Set Thery hard question: Let C={1,2,3,5,8,9,10}, calculate |P(C)|

[HugeLag]

Let C={1,2,3,5,8,9,10}, calculate |P(C)|

To work this out am I meant to multiply P by the numbers in C? So would it look like the following.

|P(1,2,3,5,8,9,10)| = P1,P2,P3,P5,P8,P9,P10

My other theory of working this out is BODMAS. So brackets first. |P(1,2,3,5,8,9,10)|
However there is no intersection between the P and ( so I am kind of confused.

 

[pka]

Let C={1,2,3,5,8,9,10}, calculate |P(C)|
To work this out am I meant to multiply P by the numbers in C? So would it look like the following.
|P(1,2,3,5,8,9,10)| = P1,P2,P3,P5,P8,P9,P10
My other theory of working this out is BODMAS. So brackets first. |P(1,2,3,5,8,9,10)|
However there is no intersection between the P and ( so I am kind of confused.

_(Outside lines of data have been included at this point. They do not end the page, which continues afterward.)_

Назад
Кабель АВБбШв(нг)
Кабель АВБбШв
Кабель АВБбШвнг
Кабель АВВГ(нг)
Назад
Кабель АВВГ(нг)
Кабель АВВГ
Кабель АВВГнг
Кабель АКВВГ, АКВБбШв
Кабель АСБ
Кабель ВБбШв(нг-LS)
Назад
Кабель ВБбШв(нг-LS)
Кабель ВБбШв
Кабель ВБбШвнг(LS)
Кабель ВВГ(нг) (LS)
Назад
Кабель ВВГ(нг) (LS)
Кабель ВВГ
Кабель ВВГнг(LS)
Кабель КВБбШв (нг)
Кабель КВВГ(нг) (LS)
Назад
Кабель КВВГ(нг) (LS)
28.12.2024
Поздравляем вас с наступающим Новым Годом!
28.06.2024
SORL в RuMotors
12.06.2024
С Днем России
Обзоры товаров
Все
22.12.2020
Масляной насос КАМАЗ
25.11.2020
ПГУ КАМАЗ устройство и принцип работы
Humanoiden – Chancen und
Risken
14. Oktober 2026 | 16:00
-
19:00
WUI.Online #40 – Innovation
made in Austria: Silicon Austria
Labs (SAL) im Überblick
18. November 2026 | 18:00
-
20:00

Unless you will tell us what this notation means, there is no way to help you.
What is \(\displaystyle P(C)~?\) Is that the power set of the set \(\displaystyle C~? \)
If it is a power set then what the heck are \(\displaystyle P1,P2,P3,P5,P8,P9,P10~? \)
What is BODMAS and what does it have to do with set theory?

 

[Deleted member 4993]

Unless you will tell us what this notation means, there is no way to help you.
What is \(\displaystyle P(C)~?\) Is that the power set of the set \(\displaystyle C~? \)
If it is a power set then what the heck are \(\displaystyle P1,P2,P3,P5,P8,P9,P10~? \)
What is BODMAS and what does it have to do with set theory?

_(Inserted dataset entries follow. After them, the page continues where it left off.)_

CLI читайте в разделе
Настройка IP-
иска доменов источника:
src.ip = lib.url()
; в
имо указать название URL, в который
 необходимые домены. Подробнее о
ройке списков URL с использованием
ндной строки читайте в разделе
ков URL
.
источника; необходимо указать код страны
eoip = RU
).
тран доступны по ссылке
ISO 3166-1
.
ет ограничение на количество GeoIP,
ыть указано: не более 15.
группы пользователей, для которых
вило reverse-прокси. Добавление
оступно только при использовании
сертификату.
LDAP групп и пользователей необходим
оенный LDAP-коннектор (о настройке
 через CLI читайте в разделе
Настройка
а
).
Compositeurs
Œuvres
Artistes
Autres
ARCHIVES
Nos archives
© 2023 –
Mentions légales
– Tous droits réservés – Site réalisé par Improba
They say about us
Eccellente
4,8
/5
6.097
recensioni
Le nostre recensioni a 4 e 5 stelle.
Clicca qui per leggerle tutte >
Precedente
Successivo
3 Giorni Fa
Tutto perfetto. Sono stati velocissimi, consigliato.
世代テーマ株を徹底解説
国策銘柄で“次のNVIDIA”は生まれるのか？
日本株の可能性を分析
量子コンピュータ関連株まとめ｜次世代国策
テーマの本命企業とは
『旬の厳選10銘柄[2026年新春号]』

As far as I know, BODMAS is a synonym of PEMDAS (P is replaced by Bracket(B), O stands for Of, etc.).

 

[Steven G]

Let C={1,2,3,5,8,9,10}, calculate |P(C)|

To work this out am I meant to multiply P by the numbers in C? So would it look like the following.

|P(1,2,3,5,8,9,10)| = P1,P2,P3,P5,P8,P9,P10

My other theory of working this out is BODMAS. So brackets first. |P(1,2,3,5,8,9,10)|
However there is no intersection between the P and ( so I am kind of confused.

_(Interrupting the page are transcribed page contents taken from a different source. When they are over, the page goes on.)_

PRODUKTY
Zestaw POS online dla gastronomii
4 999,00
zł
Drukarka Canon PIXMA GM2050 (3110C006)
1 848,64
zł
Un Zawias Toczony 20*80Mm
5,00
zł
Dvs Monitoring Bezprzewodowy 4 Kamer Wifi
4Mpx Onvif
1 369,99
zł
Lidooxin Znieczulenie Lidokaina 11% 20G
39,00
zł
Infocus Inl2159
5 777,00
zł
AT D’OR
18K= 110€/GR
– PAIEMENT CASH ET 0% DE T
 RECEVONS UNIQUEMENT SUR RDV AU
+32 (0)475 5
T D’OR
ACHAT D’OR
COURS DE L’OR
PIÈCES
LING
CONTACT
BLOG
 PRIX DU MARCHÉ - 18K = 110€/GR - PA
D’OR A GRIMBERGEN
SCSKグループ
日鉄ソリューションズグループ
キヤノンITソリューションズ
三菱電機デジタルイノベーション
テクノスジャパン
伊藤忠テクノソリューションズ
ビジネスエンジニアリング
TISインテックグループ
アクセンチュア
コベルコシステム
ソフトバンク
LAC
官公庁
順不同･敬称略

I would have thought that P(C) was the power set of C, but then you put those bars around P(C). As PKA said, we can't help you until you give us the definition of |P(C)|.

I am certain that what you did was not correct

 

[pka]

As far as I know, BODMAS is a synonym of PEMDAS (P is replaced by Bracket(B), O stands for Of, etc.).

Thank you for the reminder. That's arithmetic. Never seen it used in any set theory course.

I would have thought that P(C) was the power set of C, but then you put those bars around P(C). As PKA said, we can't help you until you give us the definition of |P(C)|.
I am certain that what you did was not correct

I also fairly sure that \(\displaystyle P(C)\) is for power set. Thus I think that the question is about the number of elements in the power set.
As for the notation, I have seen \(\displaystyle \#(C),~n(C),~|C|,~\|C\| \) all used to denote the number of elements in a set \(\displaystyle C \) . But what was posted does not come close, he seems no to know about the empty set.

Here is the theorem: \(\displaystyle \|\mathcal{P}(C)\|=2^{\|C\|} \).

 

[HugeLag]

Thank you for the reminder. That's arithmetic. Never seen it used in any set theory course.

I also fairly sure that \(\displaystyle P(C)\) is for power set. Thus I think that the question is about the number of elements in the power set.
As for the notation, I have seen \(\displaystyle \#(C),~n(C),~|C|,~\|C\| \) all used to denote the number of elements in a set \(\displaystyle C \) . But what was posted does not come close, he seems no to know about the empty set.

Here is the theorem: \(\displaystyle \|\mathcal{P}(C)\|=2^{\|C\|} \).

My professor confirmed with me that I need to find the number of elements in the power set! Just to let the people know who weren't sure.

By the way! Just for taking notes and understanding, the name of that theorem refers to Cantor's Theorem right?

2⁷ = 128? Just making sure this would be the correct answer?

Working:

Let C={1,2,3,5,8,9,10}, calculate |P(C)|

C = 7 elements.

I managed to figure it out. I asked my professor! Thanks a lot for providing me with that theorem! Really helped a lot in understanding and saving me time in the exam working questions like this out.